MartinJohns commented 2 weeks ago

disallowAssertKeywords sounds super generic and can mistakenly interpreted to refer to asserts too. And "keywords" is pluralized, but I'm not sure to what other keyword this option refers to?

Perhaps something like disallowAssertImports would be better?

a-tarasyuk commented 2 weeks ago

The option name is open to discussion. However, it's more important to determine whether we need to add this new option or if this deprecation should be handled by the ignoreDeprecations option.

RyanCavanaugh commented 1 week ago

Sorry for the confusing metadata on this one. We think we'll just hold off on erroring until 6.0, at which point it'll become parsed-with-an-error, then just quit parsing at 6.5

robpalme commented 1 week ago

Thanks for the update. It's great that TS can evolve by retiring syntax as well as retiring flags.

Given that this leaves the hazard of TS emitting non-ideal (maybe even non-standard/non-executable) JS without any user guidance for the next 18 months, how would you feel about landing some mitigations earlier than 6.0? For example:

RyanCavanaugh commented 1 week ago

I'd need to understand how someone would be unintentionally writing assert in an import statement to prioritize those mitigations

robpalme commented 1 week ago

Today Node LTS supports with and Node Latest does not support assert. In three weeks, Chrome will also not support assert.

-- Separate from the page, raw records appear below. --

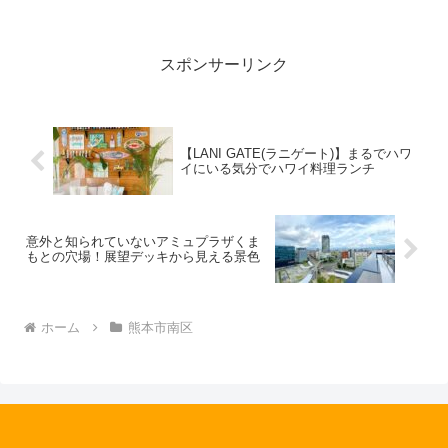
回は、熊本では珍しい生麩を使ったラン
チを食べられる創作和食のお店へ行って
きました。今回訪問したお...
スポンサーリンク
【LANI GATE(ラニゲート)】まるでハワ
イにいる気分でハワイ料理ランチ
意外と知られていないアミュプラザくま
もとの穴場！展望デッキから見える景色
ホーム
熊本市南区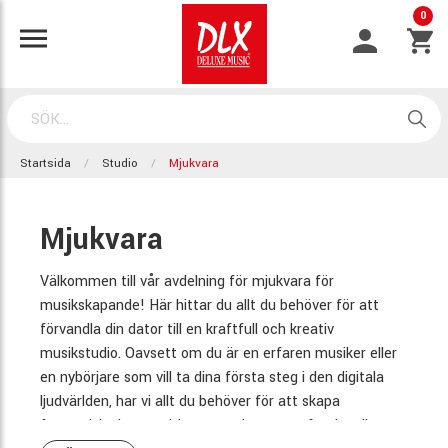
0
Startsida
Studio
Mjukvara
Mjukvara
Välkommen till vår avdelning för mjukvara för
musikskapande! Här hittar du allt du behöver för att
förvandla din dator till en kraftfull och kreativ
musikstudio. Oavsett om du är en erfaren musiker eller
en nybörjare som vill ta dina första steg i den digitala
ljudvärlden, har vi allt du behöver för att skapa
fantastiska kompositioner, producera professionella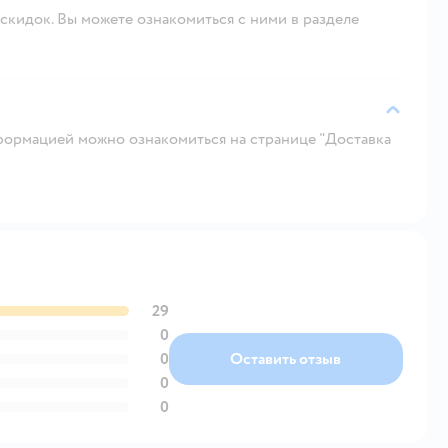
скидок. Вы можете ознакомиться с ними в разделе
ормацией можно ознакомиться на странице "Доставка
29
0
0
Оставить отзыв
0
0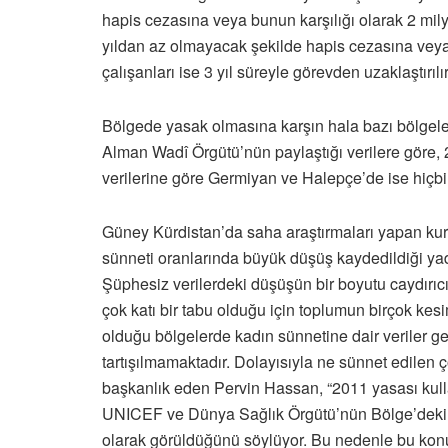
hapis cezasına veya bunun karşılığı olarak 2 milyo
yıldan az olmayacak şekilde hapis cezasına veya 5
çalışanları ise 3 yıl süreyle görevden uzaklaştırılır
Bölgede yasak olmasına karşın hala bazı bölgelerd
Alman Wadî Örgütü’nün paylaştığı verilere göre, 
verilerine göre Germiyan ve Halepçe’de ise hiçbir
Güney Kürdistan’da saha araştırmaları yapan kurul
sünneti oranlarında büyük düşüş kaydedildiği yada 
Şüphesiz verilerdeki düşüşün bir boyutu caydırıc
çok katı bir tabu olduğu için toplumun birçok kes
olduğu bölgelerde kadın sünnetine dair veriler g
tartışılmamaktadır. Dolayısıyla ne sünnet edilen ç
başkanlık eden Pervin Hassan, “2011 yasası kullan
UNICEF ve Dünya Sağlık Örgütü’nün Bölge’deki sa
olarak görüldüğünü söylüyor. Bu nedenle bu konu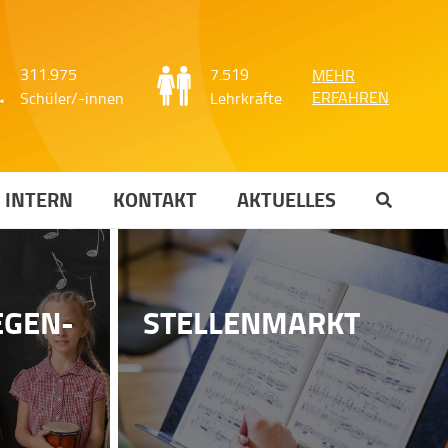
311.975
7.519
MEHR
ERFAHREN
Schüler/-innen
Lehrkräfte
INTERN
KONTAKT
AKTUELLES
EGEN-
STELLENMARKT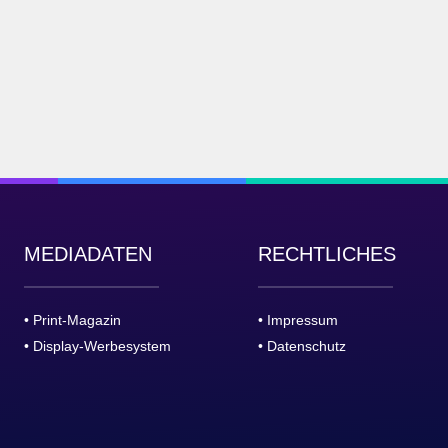
MEDIADATEN
RECHTLICHES
• Print-Magazin
• Impressum
• Display-Werbesystem
• Datenschutz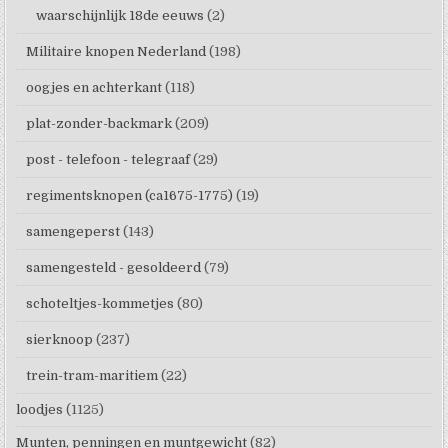
waarschijnlijk 18de eeuws
(2)
Militaire knopen Nederland
(198)
oogjes en achterkant
(118)
plat-zonder-backmark
(209)
post - telefoon - telegraaf
(29)
regimentsknopen (ca1675-1775)
(19)
samengeperst
(143)
samengesteld - gesoldeerd
(79)
schoteltjes-kommetjes
(80)
sierknoop
(237)
trein-tram-maritiem
(22)
loodjes
(1125)
Munten, penningen en muntgewicht
(82)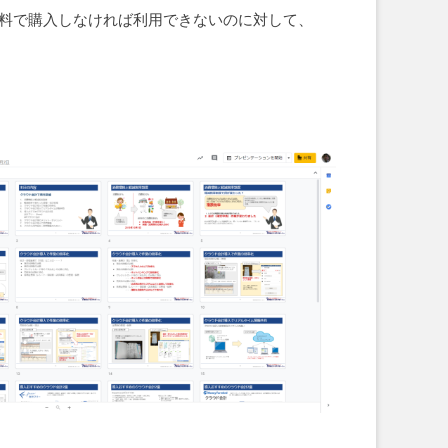
tOfficeを有料で購入しなければ利用できないのに対して、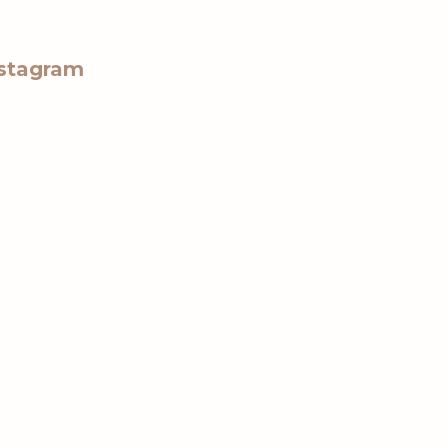
stagram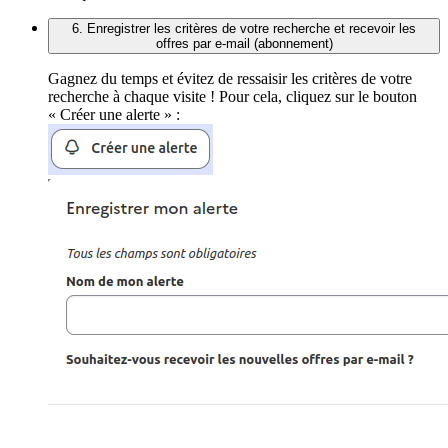
6. Enregistrer les critères de votre recherche et recevoir les
offres par e-mail (abonnement)
Gagnez du temps et évitez de ressaisir les critères de votre
recherche à chaque visite ! Pour cela, cliquez sur le bouton
« Créer une alerte » :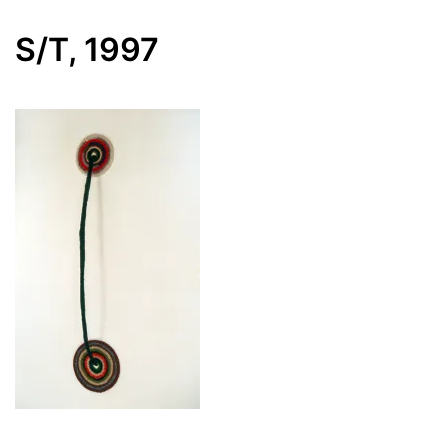
S/T, 1997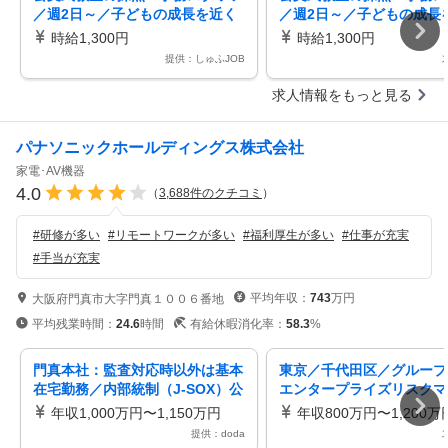
／週2日～／子どもの成長を近く
／週2日～／子どもの成長
で見守れるお仕事／くもんの採
で見守れるお仕事／くもん
時給1,300円
時給1,300円
点・事務スタッフ／週2日×1日3
点・事務スタッフ／週2日×
提供：しゅふJOB
時間～OK交通費規定支給・昇給
時間～OK交通費規定支給
あり服装自由・シフト応相談
あり服装自由・シフト応相
求人情報をもっと見る
パナソニックホールディングス株式会社
家電･AV機器
4.0
（
3,688
件のクチコミ
）
#
研修が多い
#
リモートワークが多い
#
福利厚生が多い
#
仕事が充実
#
手当が充実
平均年収：
743
万円
大阪府門真市大字門真１００６番地
平均残業時間：
24.6
時間
有給休暇消化率：
58.3
%
門真本社：監査対応時以外は基本
東京／千代田区／グループ
在宅勤務／内部統制（J-SOX）公
エンタープライズリスクマ
認会計士資格・英語力を活かす
ント推進 リモート・フレ
年収1,000万円〜1,150万円
年収800万円〜1,200万
有
提供：doda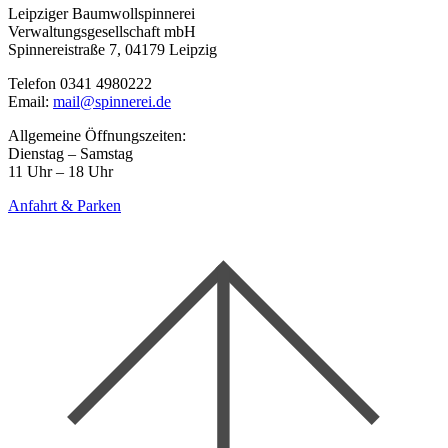
Leipziger Baumwollspinnerei
Verwaltungsgesellschaft mbH
Spinnereistraße 7, 04179 Leipzig
Telefon 0341 4980222
Email:
mail@spinnerei.de
Allgemeine Öffnungszeiten:
Dienstag – Samstag
11 Uhr – 18 Uhr
Anfahrt & Parken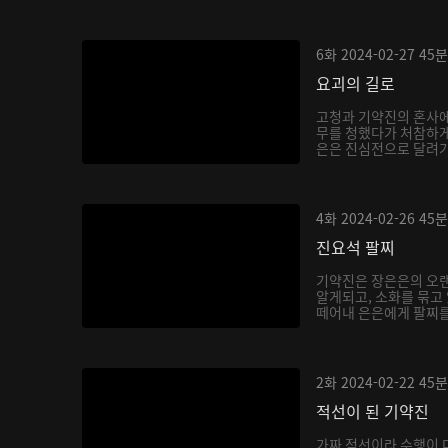
6화
2024-02-27
45분
요괴의 길로
고청과 기약진의 혼사에
무를 청했다가 처참하게
은은 진심전으로 달려가 
4화
2024-02-26
45분
진요석 팔찌
기약진은 장은은의 오랜
알게되고, 소화를 묶고
떼어내 은은에게 팔찌를 
2화
2024-02-22
45분
적선이 된 기약진
가짜 적선이라 수행이 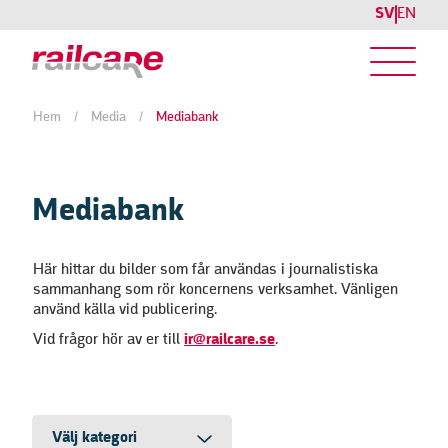
SV
EN
Hem
/
Media
/
Mediabank
Mediabank
Här hittar du bilder som får användas i journalistiska
sammanhang som rör koncernens verksamhet. Vänligen
använd källa vid publicering.
Vid frågor hör av er till
ir@railcare.se
.
Välj kategori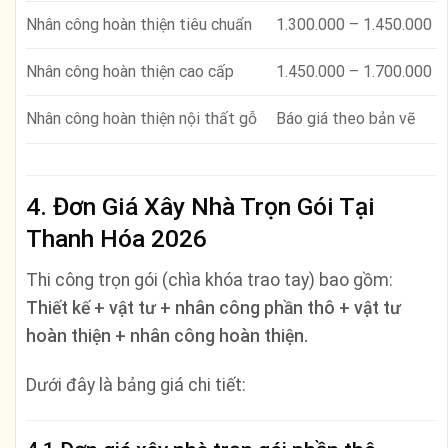
Nhân công hoàn thiện tiêu chuẩn
1.300.000 – 1.450.000
Nhân công hoàn thiện cao cấp
1.450.000 – 1.700.000
Nhân công hoàn thiện nội thất gỗ
Báo giá theo bản vẽ
4. Đơn Giá Xây Nhà Trọn Gói Tại
Thanh Hóa 2026
Thi công trọn gói (chìa khóa trao tay) bao gồm:
Thiết kế + vật tư + nhân công phần thô + vật tư
hoàn thiện + nhân công hoàn thiện.
Dưới đây là bảng giá chi tiết: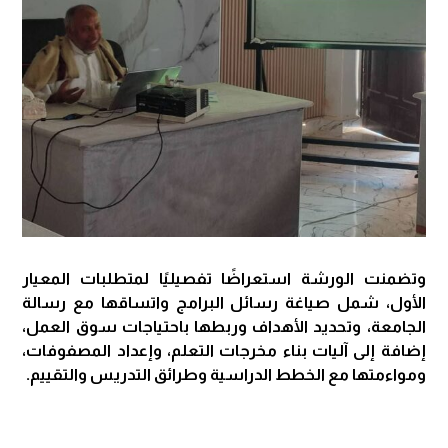
وتضمنت الورشة استعراضًا تفصيليًا لمتطلبات المعيار
الأول، شمل صياغة رسائل البرامج واتساقها مع رسالة
الجامعة، وتحديد الأهداف وربطها باحتياجات سوق العمل،
إضافة إلى آليات بناء مخرجات التعلم، وإعداد المصفوفات،
ومواءمتها مع الخطط الدراسية وطرائق التدريس والتقييم.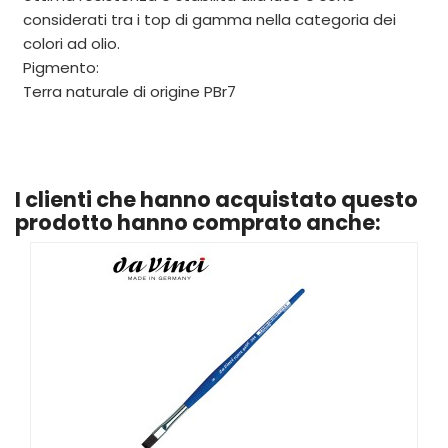
considerati tra i top di gamma nella categoria dei
colori ad olio.
Pigmento:
Terra naturale di origine PBr7
I clienti che hanno acquistato questo
prodotto hanno comprato anche: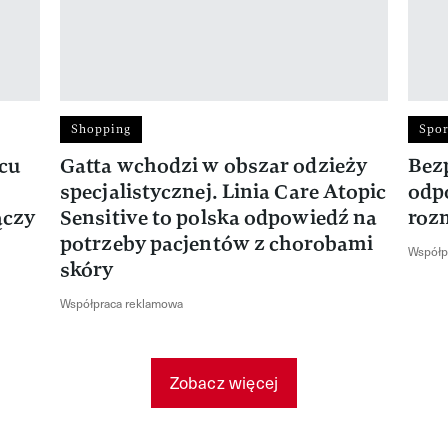
Shopping
Spor
rcu
Gatta wchodzi w obszar odzieży
Bez
specjalistycznej. Linia Care Atopic
odp
ączy
Sensitive to polska odpowiedź na
roz
potrzeby pacjentów z chorobami
Współp
skóry
Współpraca reklamowa
Zobacz więcej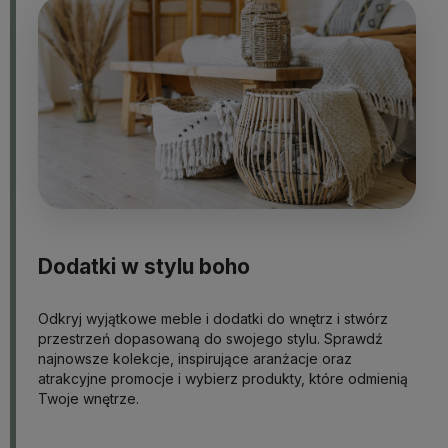
Dodatki w stylu boho
Odkryj wyjątkowe meble i dodatki do wnętrz i stwórz
przestrzeń dopasowaną do swojego stylu. Sprawdź
najnowsze kolekcje, inspirujące aranżacje oraz
atrakcyjne promocje i wybierz produkty, które odmienią
Twoje wnętrze.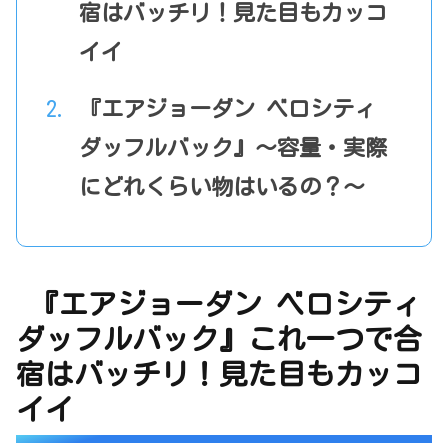
宿はバッチリ！見た目もカッコ
イイ
『エアジョーダン ベロシティ
ダッフルバック』～容量・実際
にどれくらい物はいるの？～
『エアジョーダン ベロシティ
ダッフルバック』これ一つで合
宿はバッチリ！見た目もカッコ
イイ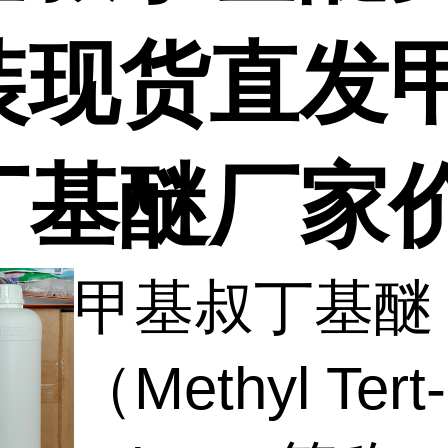
装现货直发
丁基醚厂家
甲基叔丁基醚
（Methyl Tert-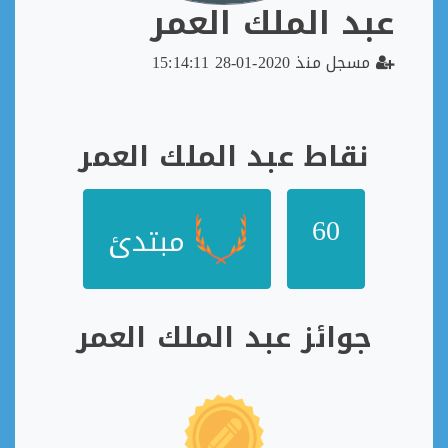
عبد الملك العمر
مسجل منذ 2020-01-28 15:14:11
نقاط عبد الملك العمر
60
مبتدئ
جوائز عبد الملك العمر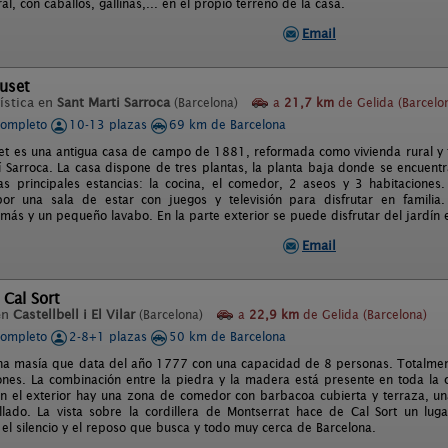
al, con caballos, gallinas,... en el propio terreno de la casa.
Email
uset
ística en
Sant Marti Sarroca
(Barcelona)
a
21,7 km
de Gelida (Barcelo
completo
10-13 plazas
69 km de Barcelona
et es una antigua casa de campo de 1881, reformada como vivienda rural y 
í Sarroca. La casa dispone de tres plantas, la planta baja donde se encuentr
as principales estancias: la cocina, el comedor, 2 aseos y 3 habitaciones.
or una sala de estar con juegos y televisión para disfrutar en famili
 más y un pequeño lavabo. En la parte exterior se puede disfrutar del jardín 
Email
 Cal Sort
en
Castellbell i El Vilar
(Barcelona)
a
22,9 km
de Gelida (Barcelona)
completo
2-8+1 plazas
50 km de Barcelona
una masía que data del año 1777 con una capacidad de 8 personas. Totalme
ones. La combinación entre la piedra y la madera está presente en toda la c
n el exterior hay una zona de comedor con barbacoa cubierta y terraza, 
llado. La vista sobre la cordillera de Montserrat hace de Cal Sort un lu
 el silencio y el reposo que busca y todo muy cerca de Barcelona.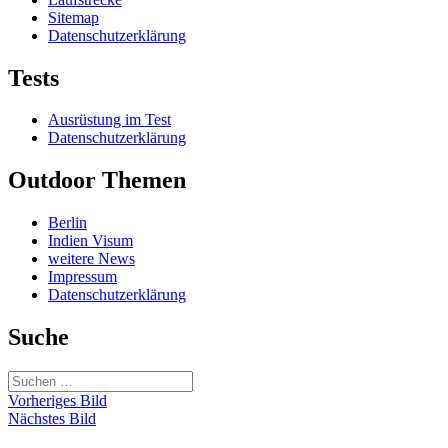
Sitemap
Datenschutzerklärung
Tests
Ausrüstung im Test
Datenschutzerklärung
Outdoor Themen
Berlin
Indien Visum
weitere News
Impressum
Datenschutzerklärung
Suche
Suchen
nach:
Vorheriges Bild
Nächstes Bild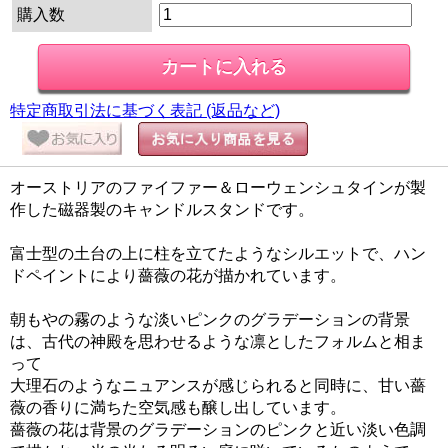
購入数
特定商取引法に基づく表記 (返品など)
オーストリアのファイファー＆ローウェンシュタインが製
作した磁器製のキャンドルスタンドです。
富士型の土台の上に柱を立てたようなシルエットで、ハン
ドペイントにより薔薇の花が描かれています。
朝もやの霧のような淡いピンクのグラデーションの背景
は、古代の神殿を思わせるような凛としたフォルムと相ま
って
大理石のようなニュアンスが感じられると同時に、甘い薔
薇の香りに満ちた空気感も醸し出しています。
薔薇の花は背景のグラデーションのピンクと近い淡い色調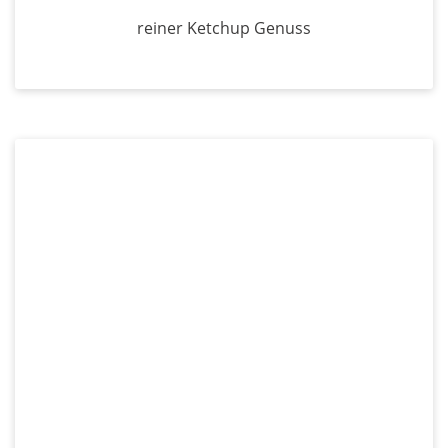
reiner Ketchup Genuss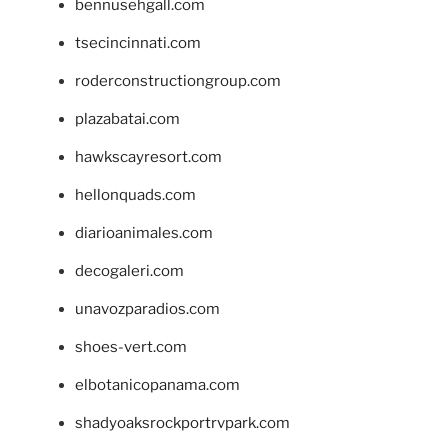
bennusehgall.com
tsecincinnati.com
roderconstructiongroup.com
plazabatai.com
hawkscayresort.com
hellonquads.com
diarioanimales.com
decogaleri.com
unavozparadios.com
shoes-vert.com
elbotanicopanama.com
shadyoaksrockportrvpark.com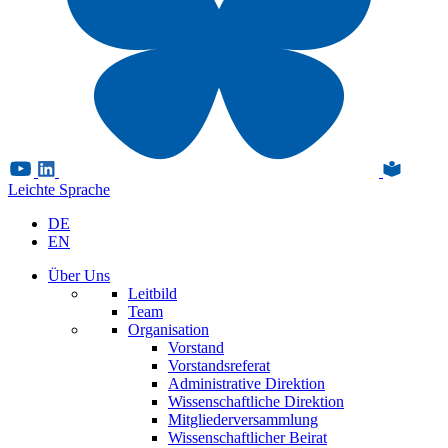
Leichte Sprache
DE
EN
Über Uns
Leitbild
Team
Organisation
Vorstand
Vorstandsreferat
Administrative Direktion
Wissenschaftliche Direktion
Mitgliederversammlung
Wissenschaftlicher Beirat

So I think it's safe to say that anyone still using assert in the TS 5.6 time-frame (Sept 2024?) is doing so unintentionally. Either due to carry-over from existing code, or someone is following out of date documentation.

Both cases would benefit from TS guidance towards with. TC39 communications on this migration has limited reach, whereas TS can surface the forwards path readily.